«Tu sais quoi? J'en ai assez. Je vais rentrer à pied.» Sur ces mots, Graeme Fletcher, mon coéquipier d'un jour, descend de la Jeep, allume une cigarette et disparaît dans la nuit. Si je n'avais pas été au volant, sans doute l'aurais-je suivi moi aussi. Cela faisait maintenant près de huit heures que nous étions assis dans ce Jeep Rubicon et nous n'avions parcouru que 9,8 kilomètres de ce sentier que d'aucuns jugeraient impraticable. Il aurait été plus rapide de faire le parcours à pied...

Ce faisant, nous aurions sans doute été plus émerveillés encore par le paysage irréel de ce sentier reconnu comme le plus exigeant de tous par les amateurs de 4x4. Au volant, l'expérience n'en est que plus fantastique encore. À l'aide d'expérimentés (et indispensables) guides, nous avons longé des précipices, franchi de hautes roches et d'immenses souches. Aucun obstacle ou presque n'était trop grand pour ce Jeep conçu pour celui (ou celle) qui affectionne pareil loisir.

Et c'en est un, à en juger par le nombre d'adeptes de ce sentier que les environnementalistes de la région souhaiteraient fermer aux véhicules moteur. Sans doute, me disais-je, que si les véhicules empruntant ce sentier disposaient tous d'un dispositif de coupure automatique à l'arrêt, cela les calmerait un peu...

Prêt pour l'aventure?

Chaque étape représente une aventure et exige une concentration de tous les instants. Pas moyen de relaxer un peu. Loin d'être la partie de plaisir que mon collègue Fletcher et moi-même pensions vivre en participant à cet événement organisé par Jeep, quelques mois avant la présentation du 10e anniversaire du modèle Wrangler Rubicon, le plus extrême des Jeep avec ses essieux à verrouillage électronique et ses différentiels autobloquants. À moins d'être un expert - ce que je ne suis pas -, difficile de dire à la vue d'un obstacle si l'on doit activer ou désactiver l'une ou l'autre de ces fonctions. Par chance, il y a les guides. Ils connaissent le sentier comme le fond de leur poche et veillent à nous rappeler à chaque étape ce qu'on doit faire et ne pas faire pour rallier le campement en un seul morceau. Cela vaut mieux, car les secours ne sont pas près d'arriver.

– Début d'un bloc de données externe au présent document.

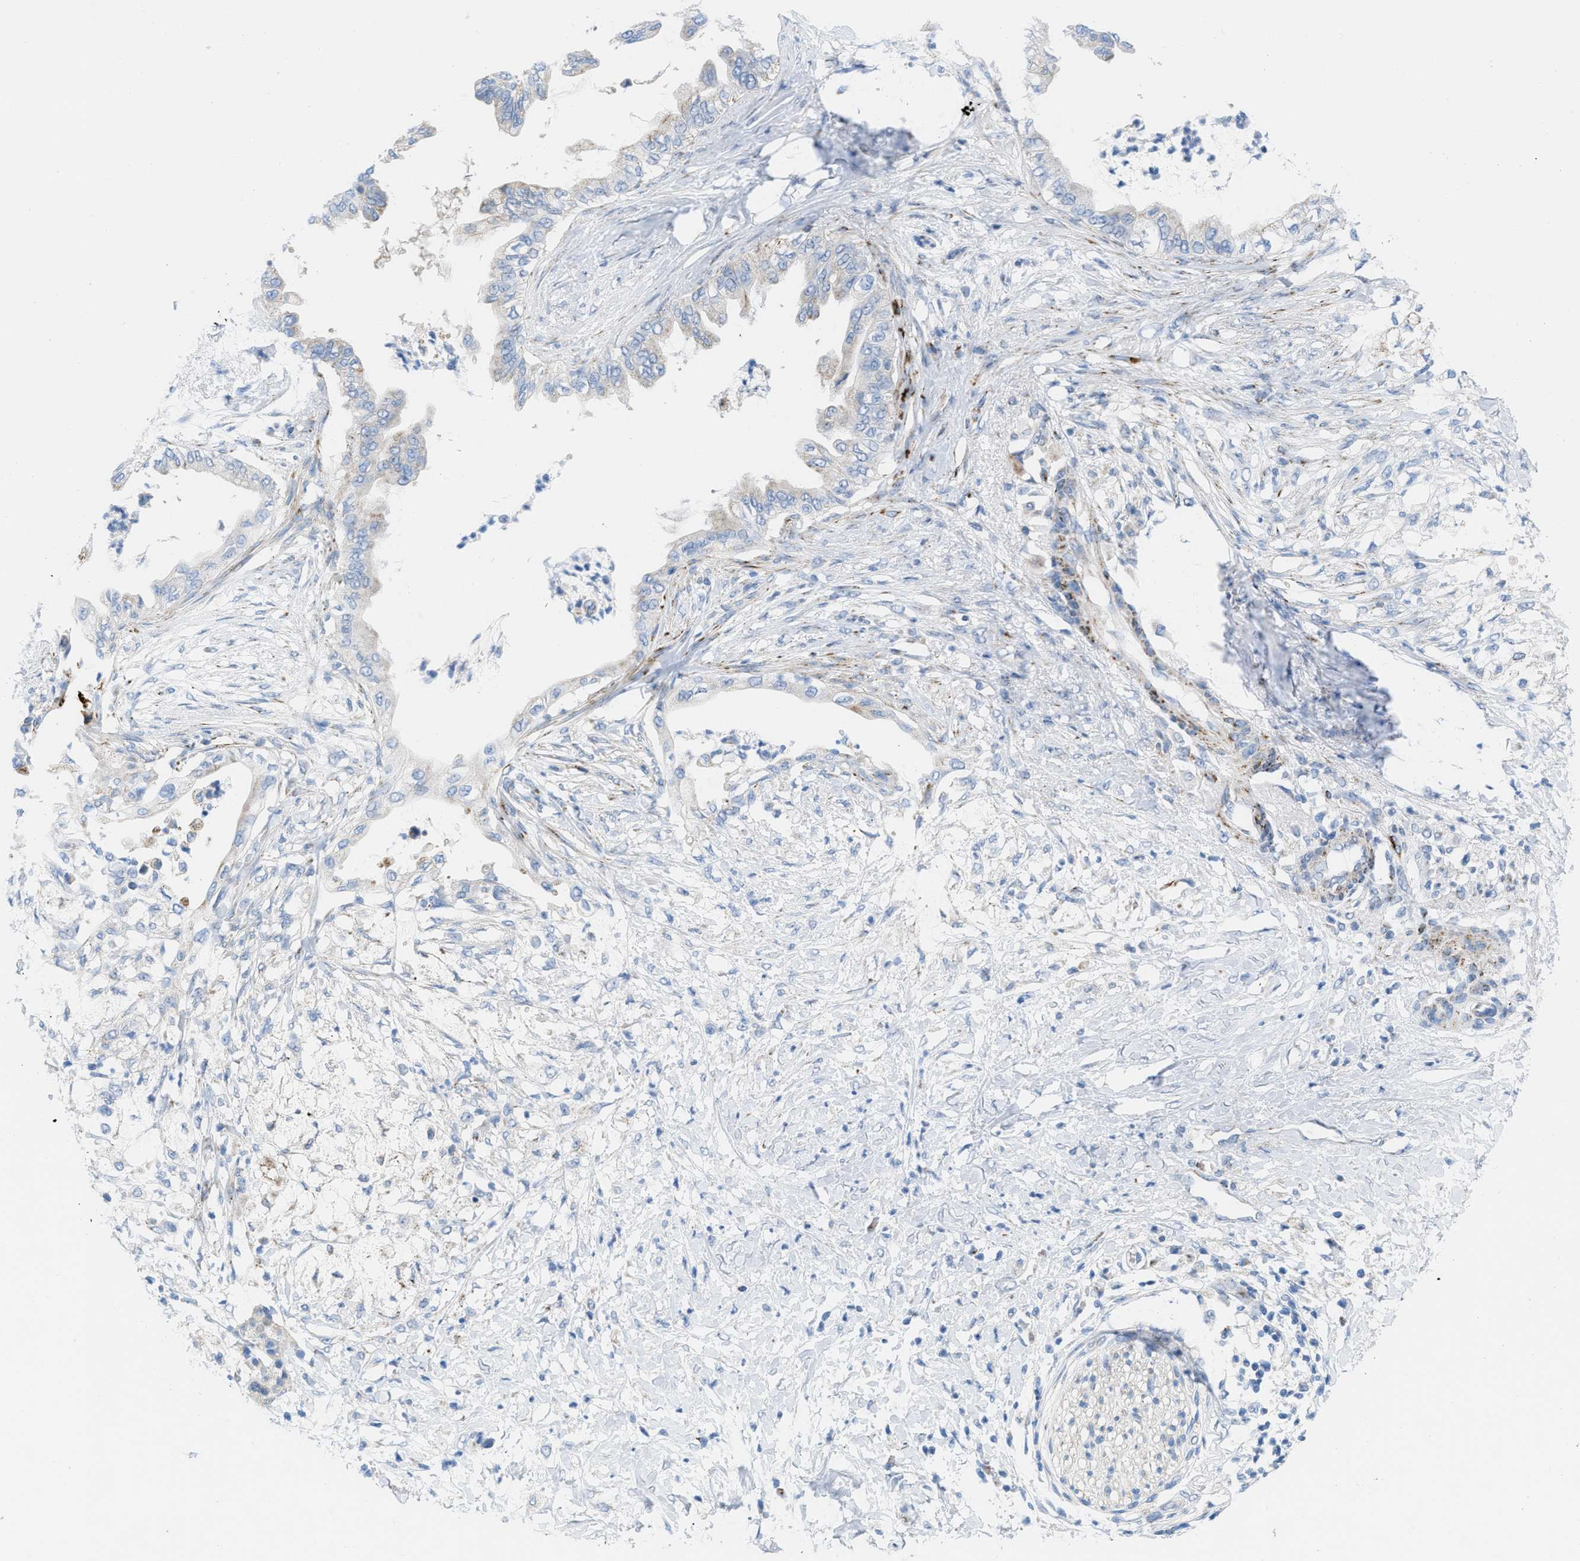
{"staining": {"intensity": "negative", "quantity": "none", "location": "none"}, "tissue": "pancreatic cancer", "cell_type": "Tumor cells", "image_type": "cancer", "snomed": [{"axis": "morphology", "description": "Normal tissue, NOS"}, {"axis": "morphology", "description": "Adenocarcinoma, NOS"}, {"axis": "topography", "description": "Pancreas"}, {"axis": "topography", "description": "Duodenum"}], "caption": "This is a histopathology image of immunohistochemistry (IHC) staining of adenocarcinoma (pancreatic), which shows no expression in tumor cells.", "gene": "RBBP9", "patient": {"sex": "female", "age": 60}}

Le problème, ici, n'est pas le sentier ni même la machine, mais l'homme. Celui-ci, on s'en doute, ne sera pas jugé ici pour sa pointe de vitesse ni pour sa fougue, mais plutôt pour sa dextérité, sa délicatesse et son jugement avant d'affronter les - nombreux - obstacles qui se dressent devant lui. Et le sentier pardonne rarement les erreurs. Au cours de notre expédition, nous avons longé des précipices sans fond, arpenté de gigantesques falaises dentelées. Nous sommes régulièrement passés de l'ombre à la lumière selon que ces véritables murs en dents de scie s'élargissaient ou se rétrécissaient. Nous avons aussi écorché le dessous de notre Jeep à plusieurs endroits. Nous avons également enfoncé l'extrémité du pare-chocs avant contre un arbre et égratigné la bavette d'une aile contre une pierre. Rien de grave comparativement aux autres véhicules rencontrés sur notre route avec des radiateurs crevés, des pare-brise éclatés et des éléments de suspension arrachés.

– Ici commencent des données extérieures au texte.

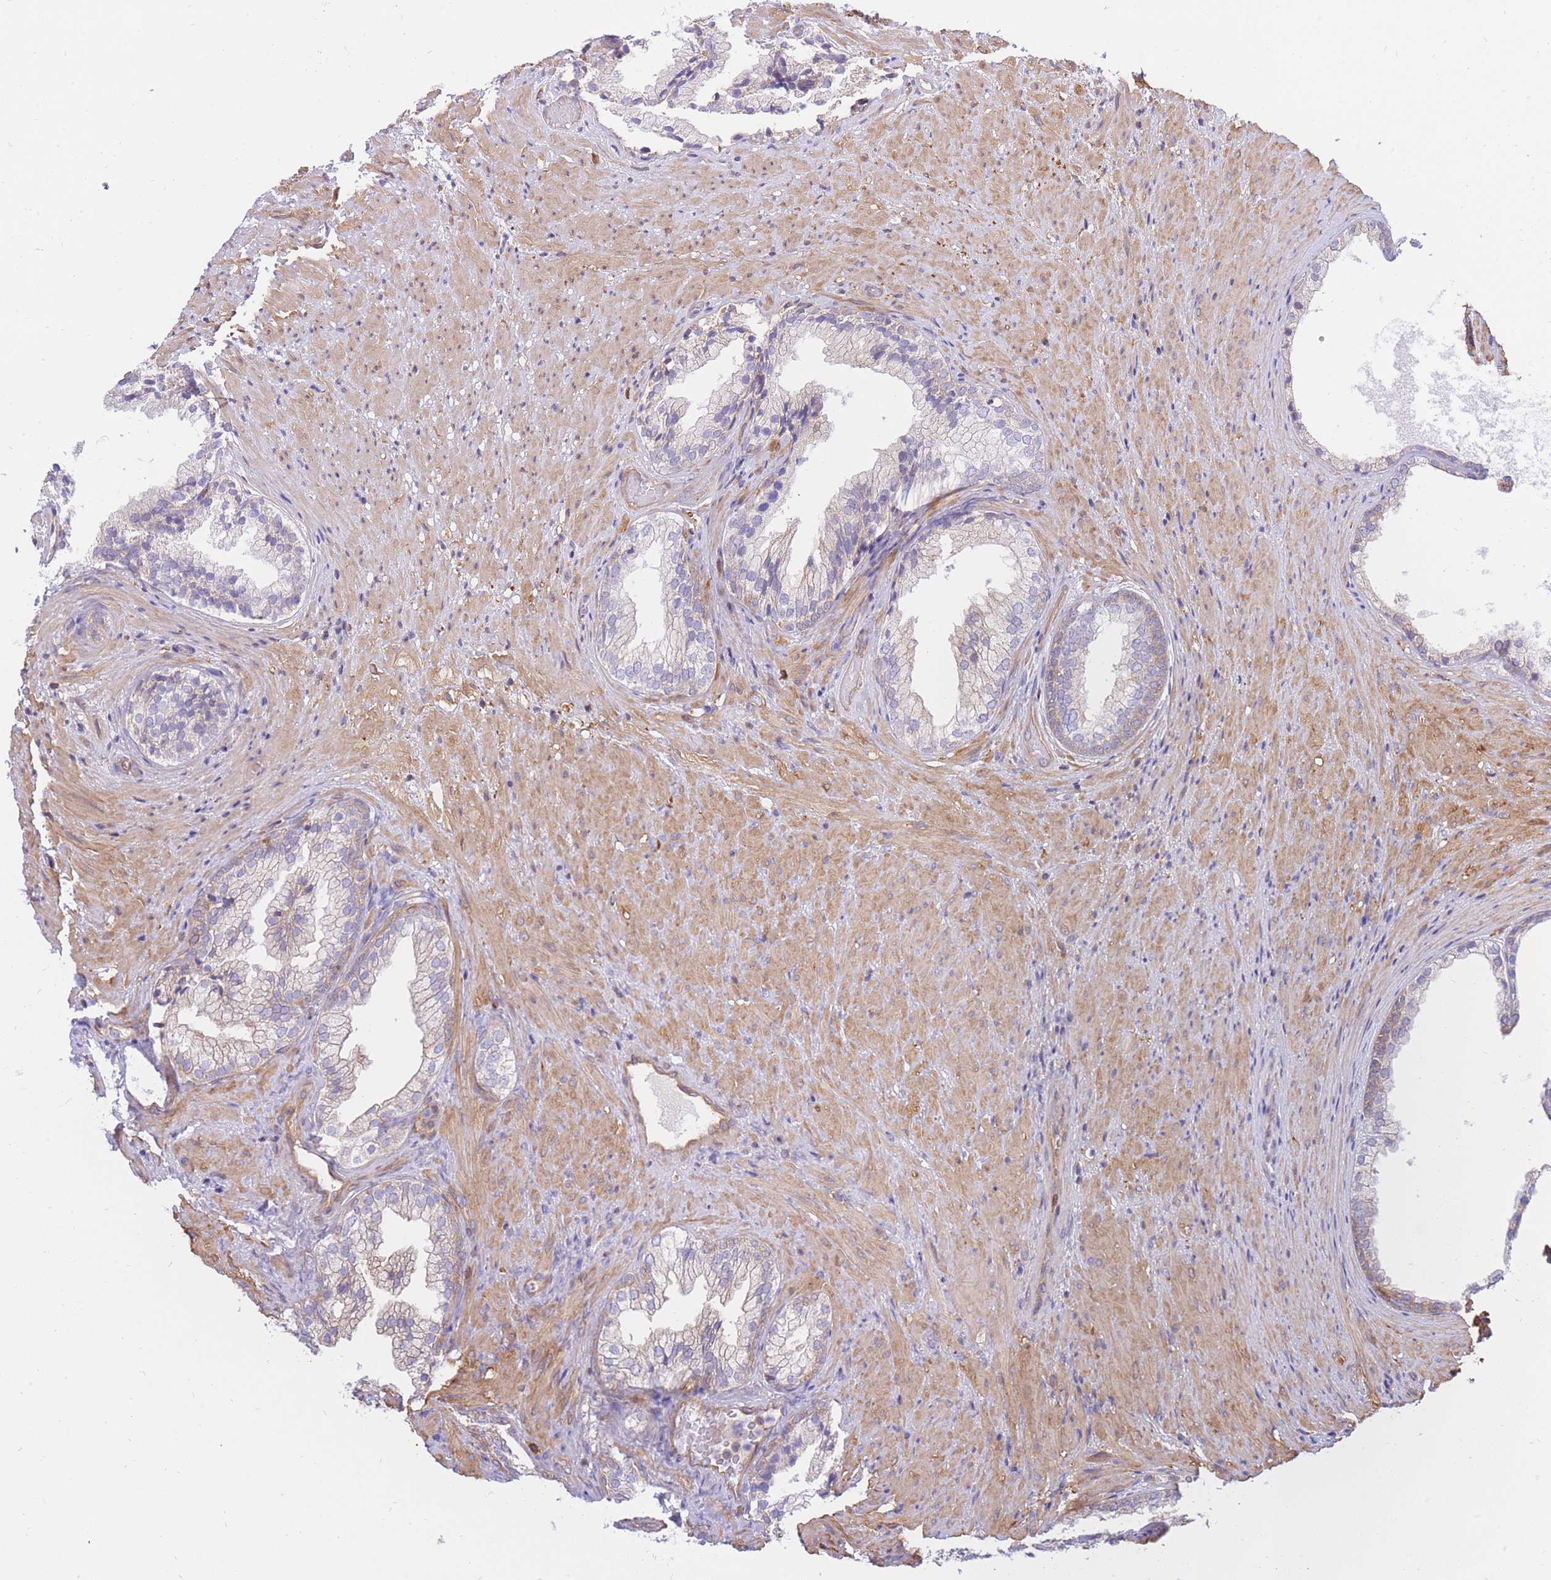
{"staining": {"intensity": "moderate", "quantity": "<25%", "location": "cytoplasmic/membranous"}, "tissue": "prostate", "cell_type": "Glandular cells", "image_type": "normal", "snomed": [{"axis": "morphology", "description": "Normal tissue, NOS"}, {"axis": "topography", "description": "Prostate"}], "caption": "Protein staining shows moderate cytoplasmic/membranous positivity in about <25% of glandular cells in benign prostate. The staining is performed using DAB brown chromogen to label protein expression. The nuclei are counter-stained blue using hematoxylin.", "gene": "REM1", "patient": {"sex": "male", "age": 76}}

Si l'on fait le bilan de cette première journée qui s'est terminée sous les étoiles, nous avons mis 8h35 pour parcourir 12 kilomètres. Cela paraît inimaginable et pourtant, c'est vrai. Après une nuit inconfortable emmitouflés dans des sacs de couchage, on a remis cela pour la dernière portion de cette expédition: Cadillac Hill, une ascension de près de quatre heures. Mon collègue Fletcher n'en pouvait déjà plus. Moi non plus, d'ailleurs. Pourtant, tout s'est déroulé merveilleusement bien. Le métier qui rentre, sans doute? Nous savions quand et pourquoi il fallait activer ou débrancher les essieux. Nous savions maintenant comment caresser l'accélérateur pour que le V6 de 3,6 litres ne s'emballe pas trop, ou comment effleurer la pédale de freinage sur un pavé de galets mouillés pour ne pas faire valser notre camion contre un arbre. Les dommages causés la veille à notre Jeep ont été sans lendemain.

Une fois le sommet de Cadillac Hill atteint, j'ai sorti le bout de papier de mon sac sur lequel j'avais annoté l'ensemble des choses que je ne voulais pas manquer dans ma vie. J'ai rayé le Rubicon Trail de ma liste plusieurs fois. Même dans une autre vie, on ne m'y reprendra plus.